The belief that there is a link between creativity and left-handedness has a long history. Leonardo da Vinci was left-handed as is Prince Harry, former US president Barack Obama and business leader Bill Gates.
But is it true that left-handers are more likely to be geniuses? According to a new study, there’s a direct link between which hand you use and your mathematical ability. It is estimated that between 10% – 13.5% of the population are not right-handed. Hand preference is a manifestation of brain function, relating to cognition. Left-handers exhibit a more developed right brain hemisphere, which is specialised for processes such as spatial reasoning.
Also, the corpus callosum, the bundle of nerves connecting the two brain hemispheres, are larger in left-handers. This suggests that left-handers have an enhanced connectivity between the two hemispheres and hence superior information processing. Multiple theories argue that living in a world designed for right-handers forces left-handers to sue both hands, thereby increasing connectivity (which might indicate why left-handers seem to have an edge in the creative industry also).

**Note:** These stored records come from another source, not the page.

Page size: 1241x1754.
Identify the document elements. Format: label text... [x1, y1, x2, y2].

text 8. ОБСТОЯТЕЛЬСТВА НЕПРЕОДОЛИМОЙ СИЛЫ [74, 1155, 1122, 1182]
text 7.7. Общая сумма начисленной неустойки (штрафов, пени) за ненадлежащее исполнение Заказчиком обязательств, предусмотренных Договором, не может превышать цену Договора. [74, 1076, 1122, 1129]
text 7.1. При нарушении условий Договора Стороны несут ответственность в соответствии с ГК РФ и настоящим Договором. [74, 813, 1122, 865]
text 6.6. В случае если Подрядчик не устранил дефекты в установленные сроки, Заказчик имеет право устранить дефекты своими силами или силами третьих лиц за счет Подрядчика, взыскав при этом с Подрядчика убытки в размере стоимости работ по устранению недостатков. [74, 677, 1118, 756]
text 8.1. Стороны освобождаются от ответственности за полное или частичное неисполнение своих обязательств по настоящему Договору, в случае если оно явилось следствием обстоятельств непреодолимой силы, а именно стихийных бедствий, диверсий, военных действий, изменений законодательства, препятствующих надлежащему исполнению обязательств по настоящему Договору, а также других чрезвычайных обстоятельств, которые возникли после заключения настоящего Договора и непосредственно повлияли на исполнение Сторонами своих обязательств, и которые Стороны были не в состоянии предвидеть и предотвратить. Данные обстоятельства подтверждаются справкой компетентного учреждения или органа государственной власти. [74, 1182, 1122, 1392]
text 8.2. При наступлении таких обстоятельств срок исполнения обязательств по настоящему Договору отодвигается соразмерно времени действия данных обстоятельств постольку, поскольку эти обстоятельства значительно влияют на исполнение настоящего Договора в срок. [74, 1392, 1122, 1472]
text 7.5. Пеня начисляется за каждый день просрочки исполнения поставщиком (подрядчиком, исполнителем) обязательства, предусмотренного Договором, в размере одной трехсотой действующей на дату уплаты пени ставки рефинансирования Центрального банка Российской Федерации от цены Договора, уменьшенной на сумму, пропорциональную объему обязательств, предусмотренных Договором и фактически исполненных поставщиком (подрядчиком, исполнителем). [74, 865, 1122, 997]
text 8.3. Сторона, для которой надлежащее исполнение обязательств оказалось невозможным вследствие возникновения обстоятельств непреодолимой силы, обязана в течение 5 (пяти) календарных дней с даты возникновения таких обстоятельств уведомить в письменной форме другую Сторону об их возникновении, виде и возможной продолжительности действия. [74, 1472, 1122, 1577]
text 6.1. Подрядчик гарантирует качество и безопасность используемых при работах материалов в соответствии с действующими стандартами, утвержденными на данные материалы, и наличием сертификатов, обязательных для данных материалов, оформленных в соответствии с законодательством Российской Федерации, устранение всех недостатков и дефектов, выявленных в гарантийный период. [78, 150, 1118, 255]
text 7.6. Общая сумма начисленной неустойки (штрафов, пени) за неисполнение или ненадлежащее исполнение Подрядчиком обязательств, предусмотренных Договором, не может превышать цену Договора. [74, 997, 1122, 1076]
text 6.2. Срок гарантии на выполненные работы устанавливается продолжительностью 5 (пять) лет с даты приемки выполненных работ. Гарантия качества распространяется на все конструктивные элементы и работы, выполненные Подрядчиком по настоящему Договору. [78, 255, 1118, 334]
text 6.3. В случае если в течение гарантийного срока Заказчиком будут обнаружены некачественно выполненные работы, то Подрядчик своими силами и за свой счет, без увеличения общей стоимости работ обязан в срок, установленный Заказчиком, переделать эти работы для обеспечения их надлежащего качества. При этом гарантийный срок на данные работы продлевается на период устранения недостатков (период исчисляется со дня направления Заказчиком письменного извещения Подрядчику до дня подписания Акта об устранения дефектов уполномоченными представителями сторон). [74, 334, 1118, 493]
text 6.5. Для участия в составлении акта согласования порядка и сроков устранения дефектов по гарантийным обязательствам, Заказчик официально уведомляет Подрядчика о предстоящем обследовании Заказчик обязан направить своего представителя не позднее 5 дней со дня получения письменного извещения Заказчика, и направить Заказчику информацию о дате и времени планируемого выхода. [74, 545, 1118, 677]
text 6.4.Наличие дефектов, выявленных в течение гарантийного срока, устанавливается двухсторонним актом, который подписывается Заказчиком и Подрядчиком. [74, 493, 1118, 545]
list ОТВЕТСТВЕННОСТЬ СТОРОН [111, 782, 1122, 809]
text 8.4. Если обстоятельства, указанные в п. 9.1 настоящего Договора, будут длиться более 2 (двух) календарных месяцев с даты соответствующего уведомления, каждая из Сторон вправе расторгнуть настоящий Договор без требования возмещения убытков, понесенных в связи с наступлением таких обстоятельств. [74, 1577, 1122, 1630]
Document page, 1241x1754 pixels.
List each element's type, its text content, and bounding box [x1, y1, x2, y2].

Needless to say, efficient information processing and superior spatial skills are essential in all these activities. But, what about the link between left-handedness and mathematical skill? Unsurprisingly, the role played by handedness in mathematics has always been of interest. Studies have found that the rate of left-handedness among students talented in mathematics was far greater among the general popular.
However, the idea that left-handedness is a predictor of superior intellectual ability has been challenged recently. Several scholars have claimed that left-handedness is not related to any advantage in cognitive skills, and may even exert detrimental effects on general cognitive function and, hence, academic achievement.